Рассмеялась Околь, рассыпала по комнате светлый, легкий смех, забежала в горницу и вынесла оттуда тяжелую книгу, одетую в черную старинную рубаху с серебряными застежками.

— Библия, — сказала Околь и осторожно положила на стол древнюю книгу. — Смотри…

От пожелтевших страниц на Апрасинью дохнуло запахом свечи и пламени, пота и тяжелой дороги, что уводила в неизвестность. Переброшена другая, третья страницы, открывалась картина страшная, нездешняя, пугающая. Над плоским, почти что голым местом с робкими, насквозь видимыми кустиками в солнечной пустоте метались, то ли догоняя, то ли убегая друг от друга, странные существа в белоснежных колыхающихся одеждах.

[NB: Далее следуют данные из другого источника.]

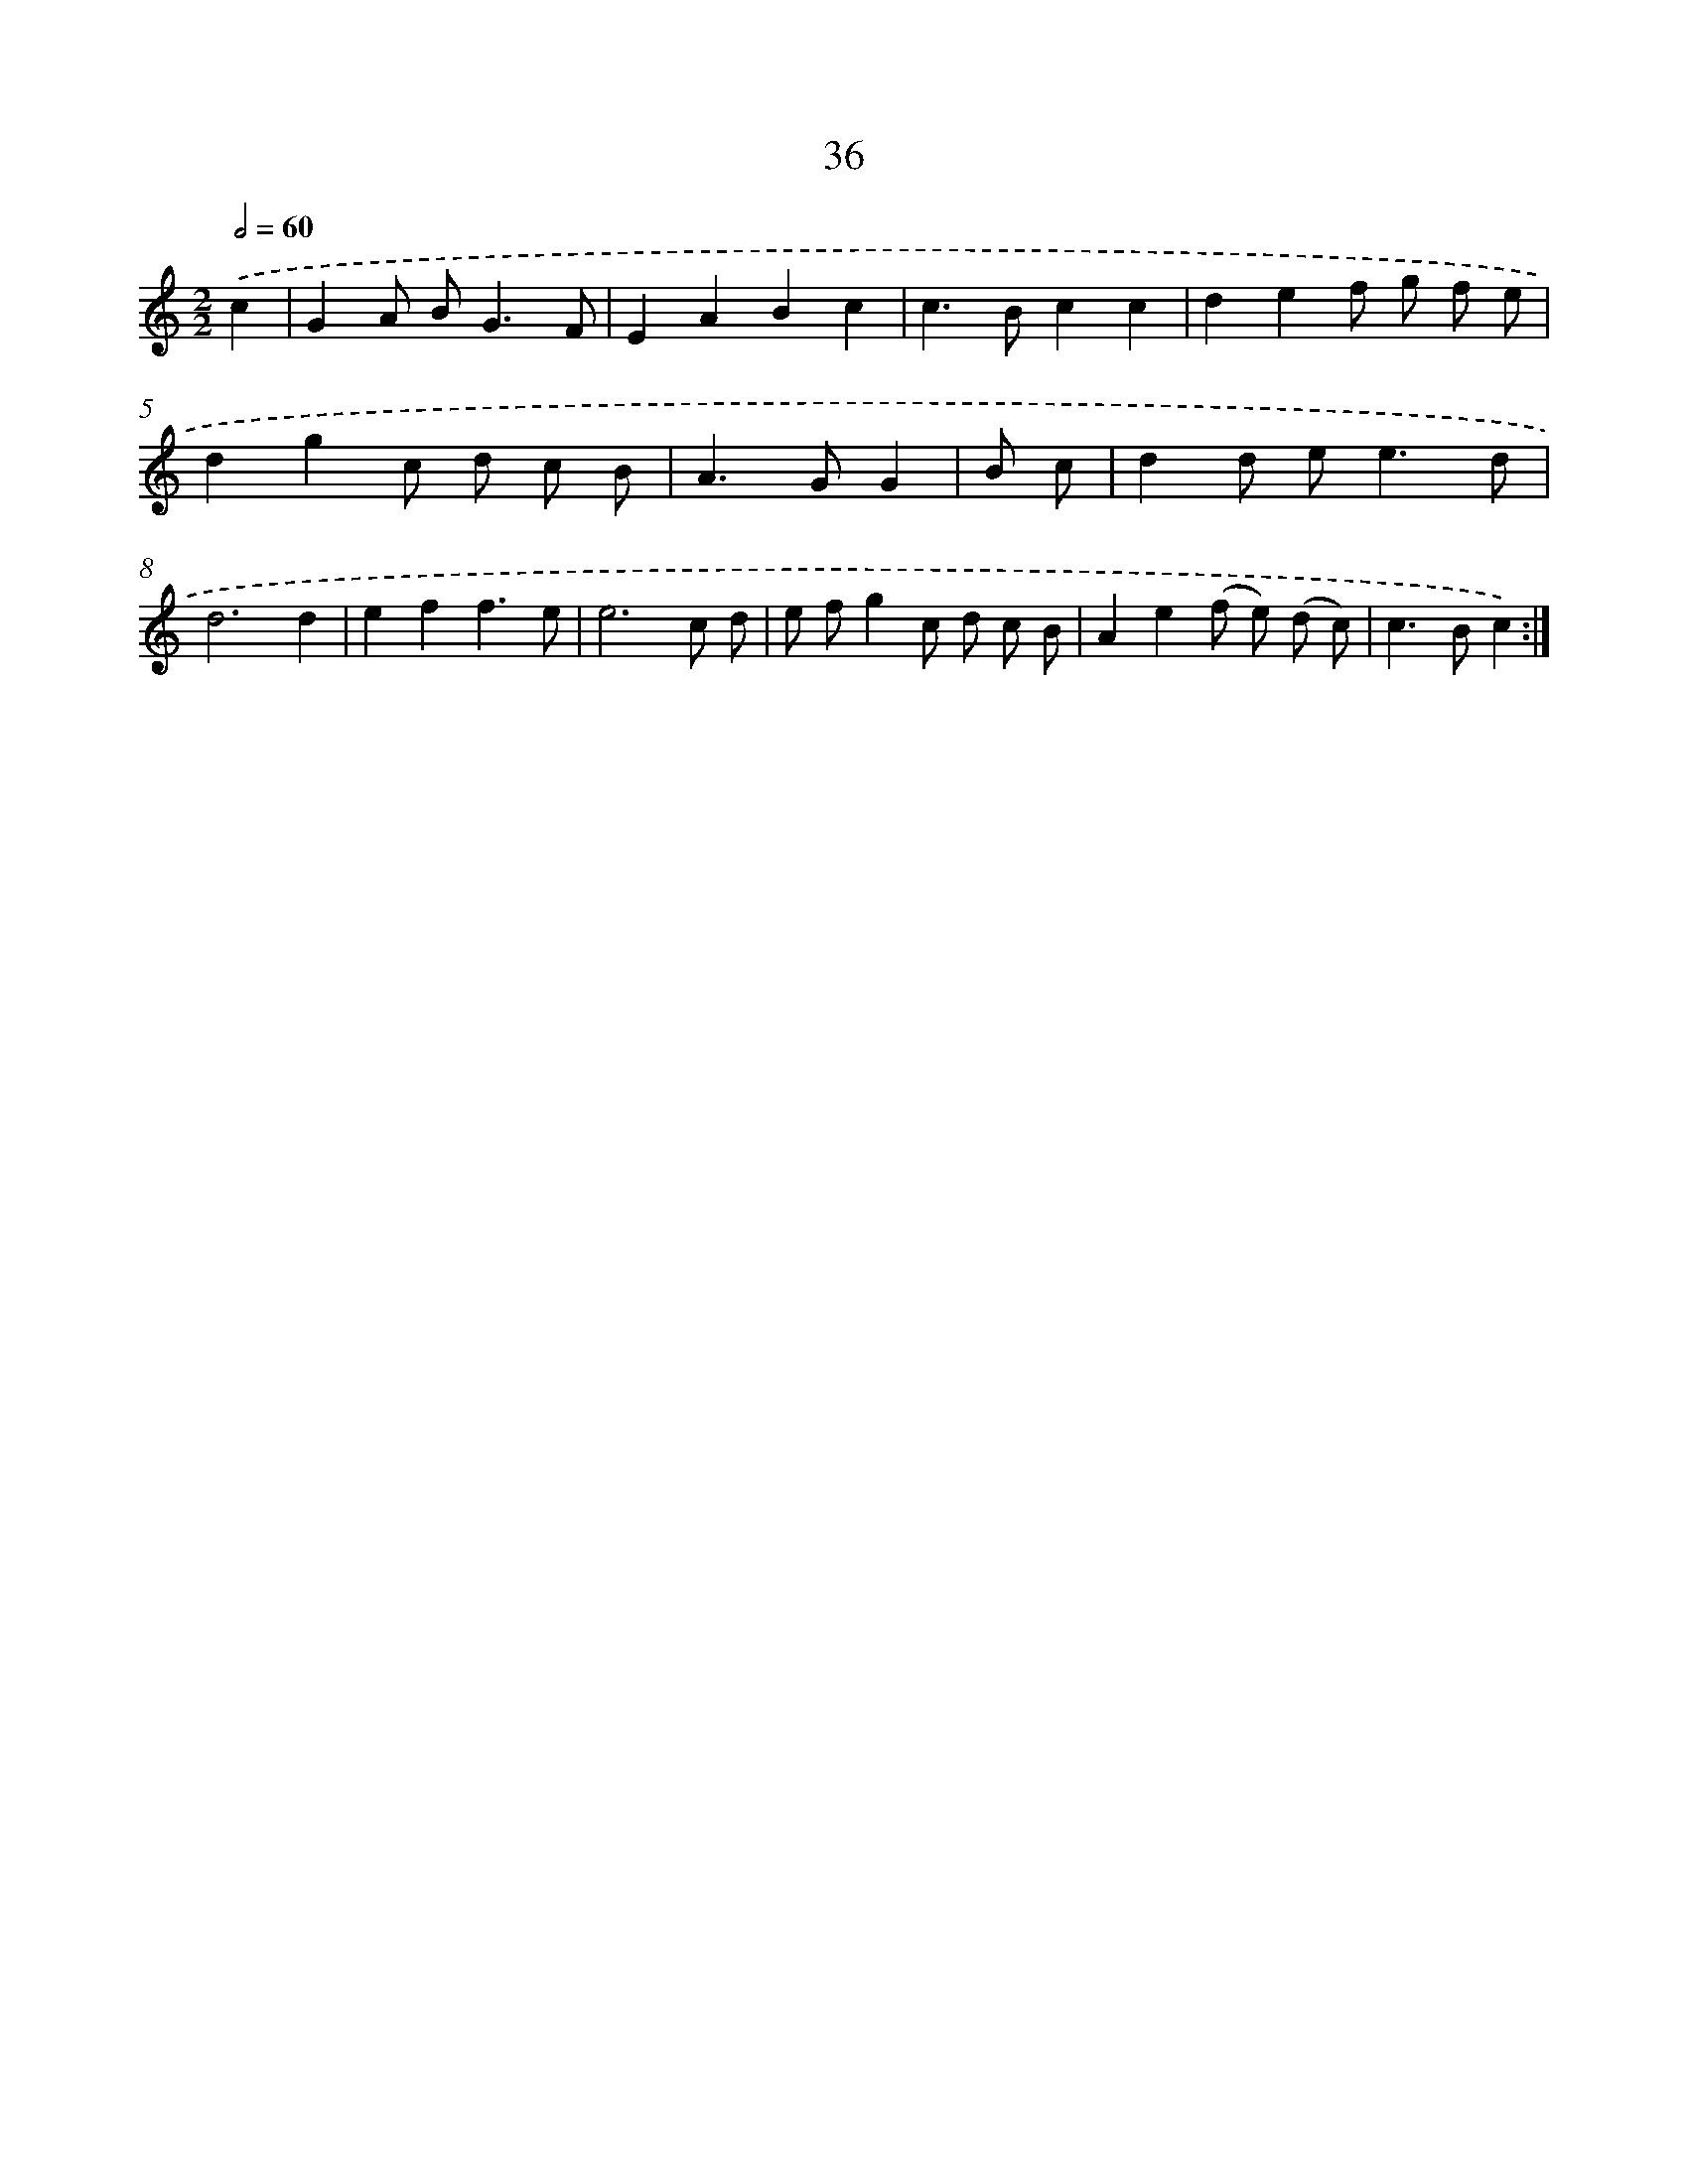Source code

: X: 15862
T: 36
%%abc-version 2.0
%%abcx-abcm2ps-target-version 5.9.1 (29 Sep 2008)
%%abc-creator hum2abc beta
%%abcx-conversion-date 2018/11/01 14:37:58
%%humdrum-veritas 2129298721
%%humdrum-veritas-data 770106827
%%continueall 1
%%barnumbers 0
L: 1/8
M: 2/2
Q: 1/2=60
K: C clef=treble
.('c2 [I:setbarnb 1]|
G2A B2<G2F |
E2A2B2c2 |
c2>B2c2c2 |
d2e2f g f e |
d2g2c d c B |
A2>G2G2 |
B c [I:setbarnb 7]|
d2d e2<e2d |
d6d2 |
e2f2f3e |
e6c d |
e fg2c d c B |
A2e2(f e) (d c) |
c2>B2c2) :|]
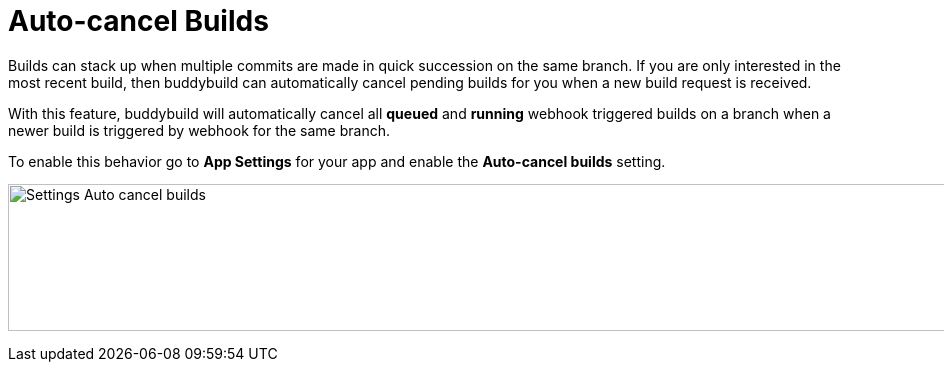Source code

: = Auto-cancel Builds

Builds can stack up when multiple commits are made in quick succession
on the same branch. If you are only interested in the most recent build,
then buddybuild can automatically cancel pending builds for you when a
new build request is received.

With this feature, buddybuild will automatically cancel all *queued* and
*running* webhook triggered builds on a branch when a newer build is
triggered by webhook for the same branch.

To enable this behavior go to *App Settings* for your app and enable
the *Auto-cancel builds* setting.

image:img/Settings---Auto-cancel-builds.png[,1500,147]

У них человеческое тело, босые ноги, обнаженные руки, а на спине, где сходятся лопатки, распахнулись огромные лебединые крылья — могучие, упругие, поднебесные. И были у них, у тех людей-лебедей, младенческие, невинные глаза с огромными неиспорченными глазами, где обитала неискушенность и какая-то недосягаемая мудрость.

— Это ангелы! — пояснила Околь, уловив недоумение Апрасиньи, добавила: — Ангелы — это души умерших детей.

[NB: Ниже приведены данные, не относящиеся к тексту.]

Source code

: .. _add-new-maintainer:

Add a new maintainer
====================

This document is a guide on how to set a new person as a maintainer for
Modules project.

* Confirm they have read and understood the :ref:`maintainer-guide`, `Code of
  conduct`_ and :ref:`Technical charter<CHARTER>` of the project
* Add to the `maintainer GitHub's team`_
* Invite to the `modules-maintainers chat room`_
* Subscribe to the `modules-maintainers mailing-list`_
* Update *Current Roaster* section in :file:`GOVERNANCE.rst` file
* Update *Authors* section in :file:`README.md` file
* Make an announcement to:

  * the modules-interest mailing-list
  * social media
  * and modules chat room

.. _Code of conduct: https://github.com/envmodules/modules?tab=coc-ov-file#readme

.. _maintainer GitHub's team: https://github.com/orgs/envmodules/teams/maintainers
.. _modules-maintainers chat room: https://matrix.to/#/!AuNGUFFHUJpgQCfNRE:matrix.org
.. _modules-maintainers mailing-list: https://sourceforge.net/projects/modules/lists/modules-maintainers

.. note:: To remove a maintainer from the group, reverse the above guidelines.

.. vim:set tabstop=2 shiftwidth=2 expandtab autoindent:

— Души умерших детей, — повторила Апрасинья. — Они живут там, — она подняла вверх руки. Это она знала почти точно. — Где же, как не рядом с солнцем, должны жить ушедшие дети Земли.

— Да, они живут среди звезд, — ответила Околь и задумалась. — У каждого крещеного человека есть свой ангел-хранитель. Он охраняет его своим именем.

— Как так? Злые Духи все равно узнают имя…

— Ну, я вот — Акулина. Я родилась в тот день, что освящал тот ангел. Он дал мне свои имя, одарил им. Смотри, — она достала из-за иконы свернутые в трубочку бумаги, перетянутые голубой шелковой лентой, развернула и стала читать. Не все поняла Апрасинья. Говорилось там, что раба божия Акулина родилась в юртах Вотьпа сентября десятого дня одна тысяча восемьсот сорок пятого года, крестилась тогда-то и занесена в церковные книги.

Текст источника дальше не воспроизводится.